As I bend, though, a smell hits me. I have no idea what cremains smell like and no interest in finding out, but what I do smell is familiar. It’s a smell I never thought I’d recognize, and yet I do.
It’s the mushrooms. Those damn mushrooms Heather said she’d brought back from Cuba.
I bend closer, holding my breath so I don’t inhale, which makes it hard to get a sniff. I don’t need that sniff. My brain tells me what it is even when I try to argue that my senses are affected by the dream.
I dreamed of the séance with the mushrooms. Now I think I smell them.
It’s definitely not cremains, though. These are flakes and bits of plant matter, not ashes.
“Nic?”
I look up as Shania crests the stairs.
“Are you okay?” she says as she rushes forward. Then she must realize I’m only crouched, not sprawled on the floor, and she slows. Her gaze goes to the hardwood.
“What’s that?” she says, flicking on a light. Before I can answer, she says, “Oh.”
I open my mouth to say it’s not cremains, but she lowers her voice and whispers, “Dr. Cirillo doesn’t take off his shoes.”
I frown, trying to make the connection.
She gives a half smile. “Americans, right? I’ve already cleaned up mud in the kitchen that he tracked in. He must have been wandering around the gardens.”
I look down at the flakes and bits. Shania thinks it’s detritus Cirillo brought in on his shoes. Except it’s all in front of my bedroom door. To leave a mess right here, he’d need to stand outside my closed door.
But itdoesmake sense that it’s organic matter from outdoors, tracked in on shoes. I take a closer look. Flakes and lumps that suggest a decayed spring garden.
But that smell?
Mushrooms are dried plant matter, just like this. That’s what I must be smelling.
“Nic?”
I look up.
“Is everything okay?” Shania asks.
No, everything is not okay. I’m dreaming of a past séance. I’m questioning my husband’s role in it and questioning the communications I might be receiving from him now.
I smile and tug my sock back on. “Everything’s fine. That nap was just what the doctor ordered, but now I’m in need of coffee and sugar. Are there any of your Nanaimo bars left?”

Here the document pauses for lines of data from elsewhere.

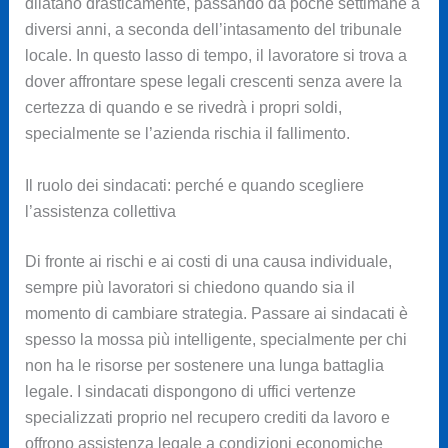
dilatano drasticamente, passando da poche settimane a
diversi anni, a seconda dell’intasamento del tribunale
locale. In questo lasso di tempo, il lavoratore si trova a
dover affrontare spese legali crescenti senza avere la
certezza di quando e se rivedrà i propri soldi,
specialmente se l’azienda rischia il fallimento.
Il ruolo dei sindacati: perché e quando scegliere
l’assistenza collettiva
Di fronte ai rischi e ai costi di una causa individuale,
sempre più lavoratori si chiedono quando sia il
momento di cambiare strategia. Passare ai sindacati è
spesso la mossa più intelligente, specialmente per chi
non ha le risorse per sostenere una lunga battaglia
legale. I sindacati dispongono di uffici vertenze
specializzati proprio nel recupero crediti da lavoro e
offrono assistenza legale a condizioni economiche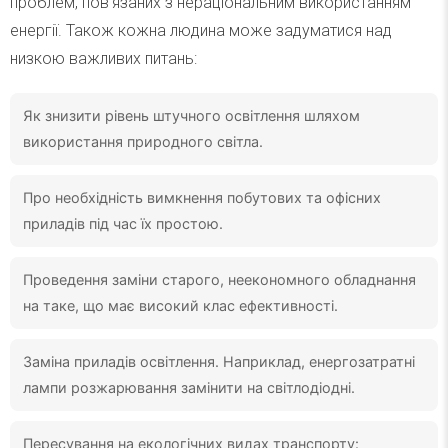
проблем, пов’язаних з нераціональним використанням
енергії. Також кожна людина може задуматися над
низкою важливих питань:
Як знизити рівень штучного освітлення шляхом
використання природного світла.
Про необхідність вимкнення побутових та офісних
приладів під час їх простою.
Проведення заміни старого, неекономного обладнання
на таке, що має високий клас ефективності.
Заміна приладів освітлення. Наприклад, енергозатратні
лампи розжарювання замінити на світлодіодні.
Пересування на екологічних видах транспорту: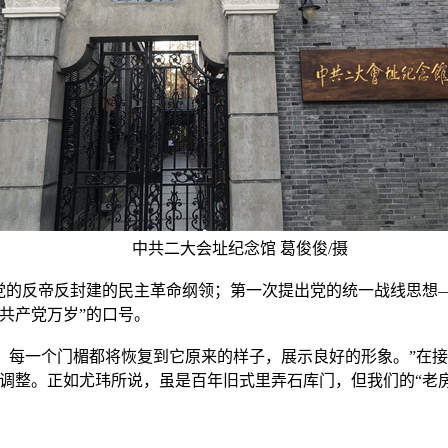
中共二大会址纪念馆 葛俊俊/摄
的反帝反封建的民主革命纲领；第一次提出党的统一战线思想
共产党万岁”的口号。
，每一个门楣都将恢复到它原来的样子，展示良好的形象。”在接
调整。正如尤玮所说，虽是百年旧式里弄石库门，但我们的“老房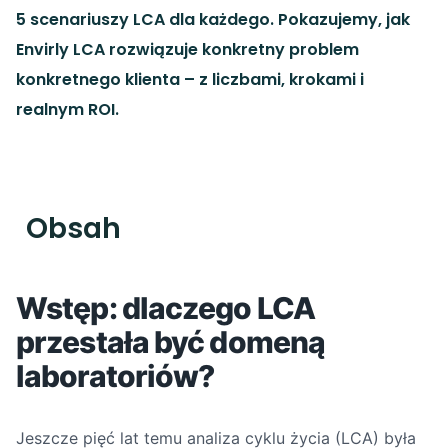
5 scenariuszy LCA dla każdego. Pokazujemy, jak
Envirly LCA rozwiązuje konkretny problem
konkretnego klienta – z liczbami, krokami i
realnym ROI.
Obsah
Wstęp: dlaczego LCA
przestała być domeną
laboratoriów?
Jeszcze pięć lat temu analiza cyklu życia (LCA) była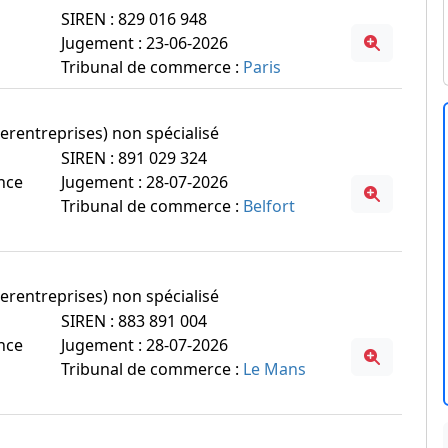
SIREN : 829 016 948
Jugement : 23-06-2026
Tribunal de commerce :
Paris
erentreprises) non spécialisé
SIREN : 891 029 324
ance
Jugement : 28-07-2026
Tribunal de commerce :
Belfort
erentreprises) non spécialisé
SIREN : 883 891 004
ance
Jugement : 28-07-2026
Tribunal de commerce :
Le Mans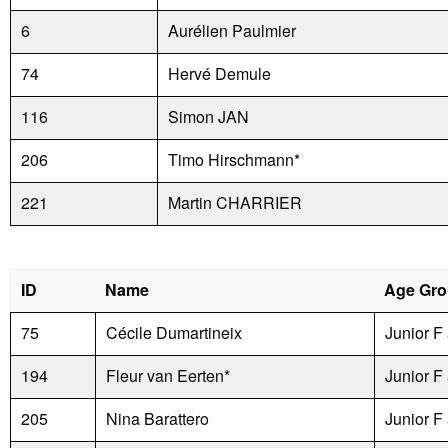
6
Aurélien Paulmier
74
Hervé Demule
116
Simon JAN
206
Timo Hirschmann*
221
Martin CHARRIER
ID
Name
Age Gr
75
Cécile Dumartineix
Junior F
194
Fleur van Eerten*
Junior F
205
Nina Barattero
Junior F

She perks up. “There are. I think Jin and Dr. Castillo find them too sweet.”
“Not possible. Let’s go get some caffeine and sugar.”
TWENTY
Shania and I eat our snack in the kitchen, leaning against the counter and talking. Jin hears conversation and joins us in the coffee, but takes an apple instead of the sweet bars. At some point, Shania slips off to take a call from work, and Jin and I keep talking. Then Keith calls Jin, and I get out of there fast.
I’d phoned Keith earlier, but he’d clearly wanted more details than I gave, and I’m not sticking around to be pulled into that. I’m trying to forget what happened upstairs—with the dream and flakes on the floor—and talking to my brother is guaranteed to yank that back.
Jin is the kind of person who brightens any room he’s in, which makes him an excellent partner for my brother. Keith has a gravitas that always makes me painfully aware of anything I’m trying hard to ignore. Like when, as a kid, I’d do something wrong, and just having Keith in the room somehow drove me to confess. It was like having our own resident black-frocked priest.
As Jin talks to Keith, I catch snatches of their conversation, Jin’s voice light and teasing, and then dropping as he tells Keith he misses him. I move away, partly to give them privacy, but also partly because, while I’m thrilled that my brother has found someone, it hurts listening to them. All I can think of are my phone calls with Anton, whenhe’d been away at conferences, how I’d long to hear his voice and then chastise myself for acting like a schoolgirl getting a call from her crush. After all, he’d only be gone for a few days.
And then he’d be back.
I grab two fresh cups of coffee and go in search of Cirillo. I’d heard him in the hall, but he’d veered off, as if not wanting to disturb my conversation with Jin. Now I wonder whether he’d been coming to grab his own afternoon caffeine, and I feel bad if we’d kept him from that.